Page extract:
Predictive capacity of peritransplant measurable residual disease thresholds in NPM1-mutant acute myeloid leukemia.

Journal: Blood advances

This retrospective two-center study evaluated how quantitative NPM1-mutated MRD levels around allogeneic transplant predict outcomes and might guide interventions in NPM1-mutated AML.

Key points:

  • Population: 172 adults with NPM1-mutant AML undergoing allogeneic hematopoietic cell transplantation, with serial NPM1-MRD monitoring pre- and post-transplant.
  • Pre-transplant MRD:
    • MRD negativity before transplant was a strong predictor of favorable long-term overall survival.
    • This prognostic impact was more informative than traditional factors such as age, FLT3-ITD status, or morphological remission status.
  • Early post-transplant MRD (day +30):
    • Binary MRD status at day 30 (positive vs negative) alone did not discriminate overall survival; patients with positive and negative MRD had comparable OS when considered only by this simple cut-off.
  • Quantitative MRD thresholds and composite scores:
    • The investigators identified statistically derived quantitative NPM1-MRD thresholds that separated patients into MRD-high and MRD-low groups with clearly different outcomes.

Set of tasks:
(A) Answer these questions about the study summary:
(i) How many adults made up the study population?
(ii) Which traditional factors was pre-transplant MRD status more informative than?
(iii) On which post-transplant day was binary MRD status assessed?
(B) Extract everything in the study summary from "Journal: Blood advances" down to "this simple cut-off.", copying it word for word.

Chart comprehension data:

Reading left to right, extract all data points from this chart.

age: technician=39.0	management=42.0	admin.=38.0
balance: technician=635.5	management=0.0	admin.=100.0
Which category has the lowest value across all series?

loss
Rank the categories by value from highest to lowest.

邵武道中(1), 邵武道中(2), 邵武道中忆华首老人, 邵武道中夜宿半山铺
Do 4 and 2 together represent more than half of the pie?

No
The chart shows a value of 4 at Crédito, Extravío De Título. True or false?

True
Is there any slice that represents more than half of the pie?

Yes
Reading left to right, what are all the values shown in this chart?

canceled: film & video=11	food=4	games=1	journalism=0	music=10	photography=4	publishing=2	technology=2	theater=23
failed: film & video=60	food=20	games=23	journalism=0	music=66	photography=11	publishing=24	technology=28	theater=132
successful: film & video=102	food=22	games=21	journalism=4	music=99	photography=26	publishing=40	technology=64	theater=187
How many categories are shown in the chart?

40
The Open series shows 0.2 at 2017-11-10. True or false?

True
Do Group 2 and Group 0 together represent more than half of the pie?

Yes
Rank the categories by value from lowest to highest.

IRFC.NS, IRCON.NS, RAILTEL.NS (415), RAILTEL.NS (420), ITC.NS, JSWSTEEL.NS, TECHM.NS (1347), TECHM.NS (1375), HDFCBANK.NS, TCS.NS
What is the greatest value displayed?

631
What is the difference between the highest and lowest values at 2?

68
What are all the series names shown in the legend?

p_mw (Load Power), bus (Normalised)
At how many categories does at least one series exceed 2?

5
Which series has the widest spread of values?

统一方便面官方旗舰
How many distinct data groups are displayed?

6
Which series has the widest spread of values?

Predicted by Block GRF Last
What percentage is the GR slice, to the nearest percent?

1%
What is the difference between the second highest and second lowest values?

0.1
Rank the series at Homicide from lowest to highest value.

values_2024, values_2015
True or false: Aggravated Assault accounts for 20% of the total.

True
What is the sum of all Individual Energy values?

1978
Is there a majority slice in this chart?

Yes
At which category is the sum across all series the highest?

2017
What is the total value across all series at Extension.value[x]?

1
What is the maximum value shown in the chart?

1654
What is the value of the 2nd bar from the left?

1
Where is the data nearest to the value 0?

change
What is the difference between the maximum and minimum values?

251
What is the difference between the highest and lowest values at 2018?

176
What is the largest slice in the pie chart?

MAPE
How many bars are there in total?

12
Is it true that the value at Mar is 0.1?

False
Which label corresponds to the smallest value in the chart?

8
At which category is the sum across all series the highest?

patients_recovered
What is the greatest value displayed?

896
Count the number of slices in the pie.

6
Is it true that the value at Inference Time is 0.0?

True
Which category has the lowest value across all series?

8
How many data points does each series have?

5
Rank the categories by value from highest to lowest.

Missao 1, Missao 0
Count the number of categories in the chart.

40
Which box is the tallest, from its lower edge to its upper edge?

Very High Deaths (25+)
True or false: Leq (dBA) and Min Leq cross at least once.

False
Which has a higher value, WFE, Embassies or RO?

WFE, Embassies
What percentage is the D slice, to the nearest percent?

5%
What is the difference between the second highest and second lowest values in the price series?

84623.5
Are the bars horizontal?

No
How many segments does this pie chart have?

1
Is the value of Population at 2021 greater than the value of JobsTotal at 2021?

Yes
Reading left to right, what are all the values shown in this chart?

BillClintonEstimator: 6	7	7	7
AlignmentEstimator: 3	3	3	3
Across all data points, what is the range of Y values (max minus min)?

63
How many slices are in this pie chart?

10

Solved problems:
(A)
(i) 172
(ii) Age, FLT3-ITD status, and morphological remission status
(iii) Day +30

(B)
Journal: Blood advances

This retrospective two-center study evaluated how quantitative NPM1-mutated MRD levels around allogeneic transplant predict outcomes and might guide interventions in NPM1-mutated AML.

Key points:

  • Population: 172 adults with NPM1-mutant AML undergoing allogeneic hematopoietic cell transplantation, with serial NPM1-MRD monitoring pre- and post-transplant.
  • Pre-transplant MRD:
    • MRD negativity before transplant was a strong predictor of favorable long-term overall survival.
    • This prognostic impact was more informative than traditional factors such as age, FLT3-ITD status, or morphological remission status.
  • Early post-transplant MRD (day +30):
    • Binary MRD status at day 30 (positive vs negative) alone did not discriminate overall survival; patients with positive and negative MRD had comparable OS when considered only by this simple cut-off.